Signs of a true aneurysm of the left ventricle are a paradoxical ripple inside the apical impulse in the region of III-IV intercostal space and the frozen rise of the ST segment on the ECG in leads with a pathological Q-wave. The best method for detecting an aneurysm is echocardiography.
Complication of an aneurysm of the left ventricle:
- heart failure,
- angina pectoris,
- ventricular tachyarrhythmias,
- formation of a thrombus in the left ventricle and thromboembolism.
A thrombus in the left ventricle is detected in echocardiography in approximately 50% of patients with an aneurysm, but thromboembolism is relatively rare (in about 5% of patients), mainly in the first 4-6 months after myocardial infarction.
In addition to postinfarction cardiosclerosis, including the formation of an aneurysm of the left ventricle, the cause of heart failure in patients with IHD may be several more conditions:
"Stunned" myocardium is a transient, prolonged postischemic myocardial dysfunction that persists after the restoration of coronary blood flow (from several hours to several weeks after an episode of acute ischemia).

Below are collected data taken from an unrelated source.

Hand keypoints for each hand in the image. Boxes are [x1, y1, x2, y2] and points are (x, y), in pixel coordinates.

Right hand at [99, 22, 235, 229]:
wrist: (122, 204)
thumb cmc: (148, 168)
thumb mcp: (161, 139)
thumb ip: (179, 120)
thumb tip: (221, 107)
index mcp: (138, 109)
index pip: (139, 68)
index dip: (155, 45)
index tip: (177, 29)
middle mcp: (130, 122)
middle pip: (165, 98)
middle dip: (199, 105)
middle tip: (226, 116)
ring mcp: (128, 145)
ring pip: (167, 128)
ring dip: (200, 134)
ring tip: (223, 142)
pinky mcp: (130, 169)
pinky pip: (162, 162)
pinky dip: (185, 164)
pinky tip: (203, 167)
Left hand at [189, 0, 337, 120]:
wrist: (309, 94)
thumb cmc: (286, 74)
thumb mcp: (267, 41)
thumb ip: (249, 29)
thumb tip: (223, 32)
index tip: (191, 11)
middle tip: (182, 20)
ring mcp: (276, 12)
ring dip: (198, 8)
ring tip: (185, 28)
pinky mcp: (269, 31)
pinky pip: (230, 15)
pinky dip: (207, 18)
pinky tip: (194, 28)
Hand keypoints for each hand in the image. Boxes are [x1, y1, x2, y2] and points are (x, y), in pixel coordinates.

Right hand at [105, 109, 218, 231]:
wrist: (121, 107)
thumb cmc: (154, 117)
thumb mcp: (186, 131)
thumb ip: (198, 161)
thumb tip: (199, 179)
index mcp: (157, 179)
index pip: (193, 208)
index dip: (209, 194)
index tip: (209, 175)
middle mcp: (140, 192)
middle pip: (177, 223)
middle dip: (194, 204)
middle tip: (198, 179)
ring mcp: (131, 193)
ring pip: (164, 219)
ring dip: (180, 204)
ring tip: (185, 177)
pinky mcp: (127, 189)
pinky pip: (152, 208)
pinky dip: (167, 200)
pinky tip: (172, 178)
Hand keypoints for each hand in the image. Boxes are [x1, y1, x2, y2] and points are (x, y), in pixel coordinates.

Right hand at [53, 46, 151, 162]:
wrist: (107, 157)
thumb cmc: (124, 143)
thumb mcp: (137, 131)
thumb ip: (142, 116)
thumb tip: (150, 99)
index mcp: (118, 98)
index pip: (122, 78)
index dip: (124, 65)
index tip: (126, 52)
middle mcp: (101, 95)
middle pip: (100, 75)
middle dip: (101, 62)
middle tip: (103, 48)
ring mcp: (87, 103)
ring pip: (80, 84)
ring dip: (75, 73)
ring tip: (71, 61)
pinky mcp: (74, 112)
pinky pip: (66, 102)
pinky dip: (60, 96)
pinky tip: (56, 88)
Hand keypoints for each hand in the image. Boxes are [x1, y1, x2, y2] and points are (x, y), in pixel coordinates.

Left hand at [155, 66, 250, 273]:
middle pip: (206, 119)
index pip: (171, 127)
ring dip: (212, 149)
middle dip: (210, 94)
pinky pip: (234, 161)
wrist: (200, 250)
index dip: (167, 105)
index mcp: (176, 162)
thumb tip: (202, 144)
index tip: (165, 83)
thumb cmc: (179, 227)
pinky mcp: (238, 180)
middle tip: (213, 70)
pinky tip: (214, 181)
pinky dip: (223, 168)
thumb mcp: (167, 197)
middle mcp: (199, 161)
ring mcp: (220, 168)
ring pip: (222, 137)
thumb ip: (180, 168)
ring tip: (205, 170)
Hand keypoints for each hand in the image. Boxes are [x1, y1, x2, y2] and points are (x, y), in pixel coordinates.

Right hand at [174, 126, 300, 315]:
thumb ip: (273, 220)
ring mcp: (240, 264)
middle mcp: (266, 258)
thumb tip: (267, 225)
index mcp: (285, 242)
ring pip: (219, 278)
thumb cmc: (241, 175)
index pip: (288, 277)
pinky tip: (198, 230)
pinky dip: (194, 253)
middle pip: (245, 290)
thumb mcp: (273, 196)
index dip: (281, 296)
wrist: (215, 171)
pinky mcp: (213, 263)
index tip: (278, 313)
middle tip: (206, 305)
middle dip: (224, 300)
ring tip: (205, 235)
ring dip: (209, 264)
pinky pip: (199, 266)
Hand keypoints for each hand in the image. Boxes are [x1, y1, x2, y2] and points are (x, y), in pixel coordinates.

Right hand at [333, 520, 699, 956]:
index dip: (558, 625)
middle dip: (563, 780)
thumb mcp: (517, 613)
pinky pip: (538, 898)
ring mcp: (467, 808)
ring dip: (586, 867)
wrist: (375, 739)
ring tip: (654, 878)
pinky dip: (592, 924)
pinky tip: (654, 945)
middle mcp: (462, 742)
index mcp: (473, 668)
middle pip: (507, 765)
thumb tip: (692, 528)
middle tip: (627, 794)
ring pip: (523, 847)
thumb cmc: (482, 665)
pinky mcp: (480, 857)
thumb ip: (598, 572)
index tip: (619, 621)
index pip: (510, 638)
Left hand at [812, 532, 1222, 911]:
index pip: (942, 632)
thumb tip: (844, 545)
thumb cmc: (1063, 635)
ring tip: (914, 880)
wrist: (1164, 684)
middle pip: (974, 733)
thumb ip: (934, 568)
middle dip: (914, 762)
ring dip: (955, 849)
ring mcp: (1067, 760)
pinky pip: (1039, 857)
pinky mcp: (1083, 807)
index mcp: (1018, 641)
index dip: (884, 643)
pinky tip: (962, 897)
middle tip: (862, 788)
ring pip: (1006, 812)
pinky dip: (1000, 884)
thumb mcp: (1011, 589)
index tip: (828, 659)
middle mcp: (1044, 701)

Constant expressed myocardial dysfunction due to frequent repeated episodes of ischemia or chronic reduction of coronary blood flow - the so-called "sleeping" or "inactive" myocardium ("hibernated" myocardium). In this case, coronary blood flow is reduced and only maintains tissue viability (reversible changes in the myocardium). It is possible that this is a protective mechanism - the preservation of the viability of the myocardium at the cost of a sharp decrease in contractility. In myocardial scintigraphy with Thallium-201, Thallium is admitted to the sites of reversible myocardial dysfunction (in contrast to scar tissue), the viability of the myocardium is also revealed with the help of positron emission tomography, and in the course of ventriculography there can be an improvement in regional contractility against dobutamine infusion. In such patients, there is an improvement after revascularization: aorto-coronary bypass or coronaroangioplasty. It is interesting that in patients with a "sleeping" myocardium there may be no changes on the ECG.

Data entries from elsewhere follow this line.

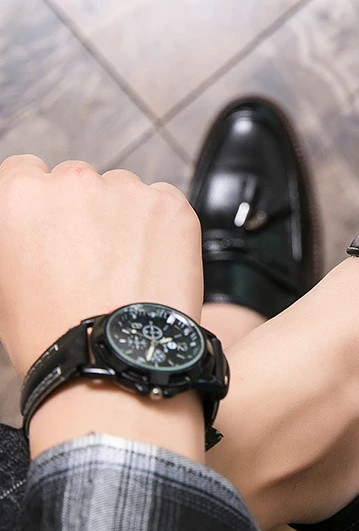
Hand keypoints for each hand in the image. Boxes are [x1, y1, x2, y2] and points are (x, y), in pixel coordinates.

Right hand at [0, 155, 203, 375]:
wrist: (115, 358)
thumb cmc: (54, 334)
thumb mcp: (6, 284)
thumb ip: (18, 237)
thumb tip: (32, 232)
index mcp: (20, 197)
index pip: (27, 172)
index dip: (42, 204)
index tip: (56, 226)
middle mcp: (73, 182)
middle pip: (79, 180)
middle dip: (86, 211)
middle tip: (94, 257)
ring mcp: (126, 190)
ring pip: (125, 191)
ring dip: (126, 217)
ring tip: (128, 268)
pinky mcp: (170, 205)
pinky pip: (164, 204)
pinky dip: (163, 227)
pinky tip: (154, 265)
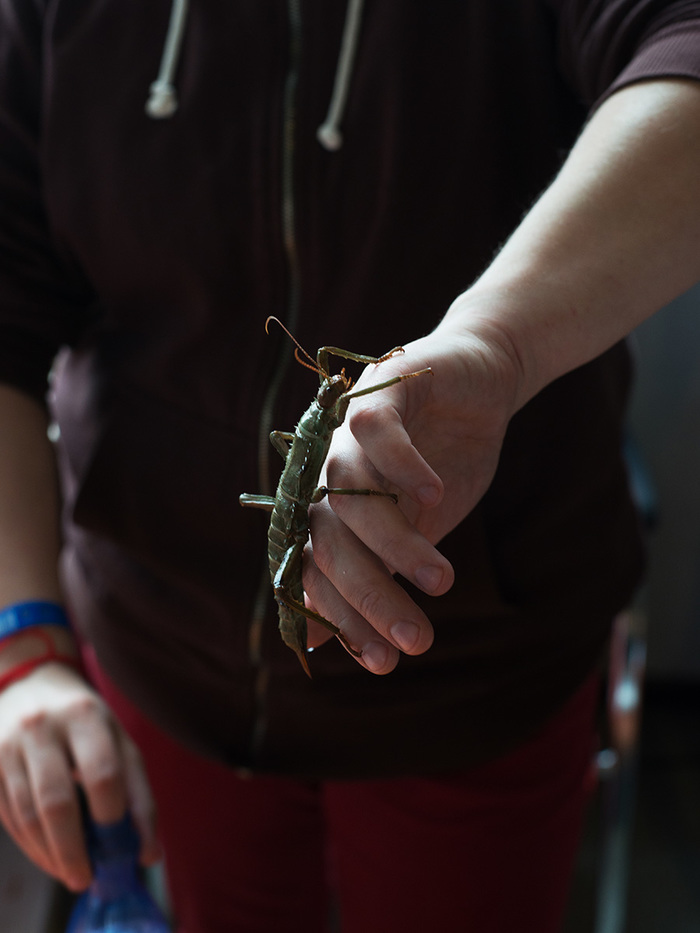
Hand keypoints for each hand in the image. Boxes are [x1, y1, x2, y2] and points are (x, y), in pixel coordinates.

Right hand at [0, 663, 158, 889]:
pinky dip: (30, 846)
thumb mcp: (119, 740)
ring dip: (50, 855)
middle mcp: (41, 726)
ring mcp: (7, 745)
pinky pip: (8, 817)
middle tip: (87, 879)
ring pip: (27, 816)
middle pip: (56, 801)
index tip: (121, 853)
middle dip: (73, 850)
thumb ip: (137, 794)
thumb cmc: (85, 722)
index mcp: (84, 714)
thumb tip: (148, 854)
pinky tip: (50, 856)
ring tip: (71, 873)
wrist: (29, 684)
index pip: (101, 774)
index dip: (112, 819)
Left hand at [303, 316, 521, 672]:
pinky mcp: (380, 387)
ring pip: (348, 491)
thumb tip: (315, 641)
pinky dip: (400, 464)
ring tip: (440, 581)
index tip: (385, 663)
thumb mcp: (413, 531)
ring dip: (393, 542)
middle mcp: (326, 471)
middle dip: (369, 595)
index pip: (320, 572)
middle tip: (415, 640)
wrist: (480, 384)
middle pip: (329, 539)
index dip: (346, 620)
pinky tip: (434, 495)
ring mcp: (347, 429)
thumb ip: (371, 573)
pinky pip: (375, 429)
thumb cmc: (443, 462)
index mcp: (329, 508)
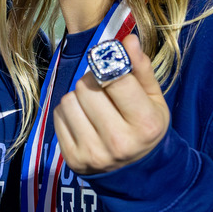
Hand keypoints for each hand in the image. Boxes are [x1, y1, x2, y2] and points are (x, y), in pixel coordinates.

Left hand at [54, 33, 169, 174]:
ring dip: (79, 96)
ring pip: (69, 99)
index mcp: (145, 124)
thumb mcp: (153, 99)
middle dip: (93, 81)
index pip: (116, 78)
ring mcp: (93, 153)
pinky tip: (84, 120)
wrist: (135, 171)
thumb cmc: (144, 126)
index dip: (109, 63)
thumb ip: (141, 68)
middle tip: (104, 90)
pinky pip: (58, 115)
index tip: (109, 61)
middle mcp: (119, 142)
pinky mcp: (73, 159)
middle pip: (87, 87)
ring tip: (94, 106)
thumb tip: (128, 39)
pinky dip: (69, 112)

"Ischemic cardiomyopathy" ("the last stage of IHD"). A very common lesion of the coronary arteries, repeated episodes of myocardial ischemia, including postischemic "stunnedness", can cause necrosis of the myocardium with subsequent scarring. With diffuse lesions of the coronary arteries, slowly progressive diffuse damage to the myocardium occurs, up to the development of a condition almost indistinguishable from dilated cardiomyopathy. The prognosis is very poor, often even worse than with dilated cardiomyopathy. Treatment, including and aortocoronary shunting, is ineffective or ineffective, since there is almost no viable myocardium.
In some patients, repeated episodes of acute left ventricular failure (cardiac asthma, pulmonary edema) caused by transient ischemia of the papillary muscles, with the emergence of papillary muscle dysfunction and acute mitral insufficiency, or as a result of diastolic myocardial relaxation during episodes of ischemia.
There are interesting reports of the presence of some protective effect of repeated episodes of ischemia. This phenomenon was called ischemic "prikondishen" - after an episode of ischemia, the resistance of the myocardium to the subsequent occlusion of the coronary artery increases, i.е. There is a training or adaptation of the myocardium to repeated effects of ischemia. For example, when the balloon is repeatedly inflated during coronaroangioplasty, the height of the ST segment is decreased each time during coronary artery occlusion.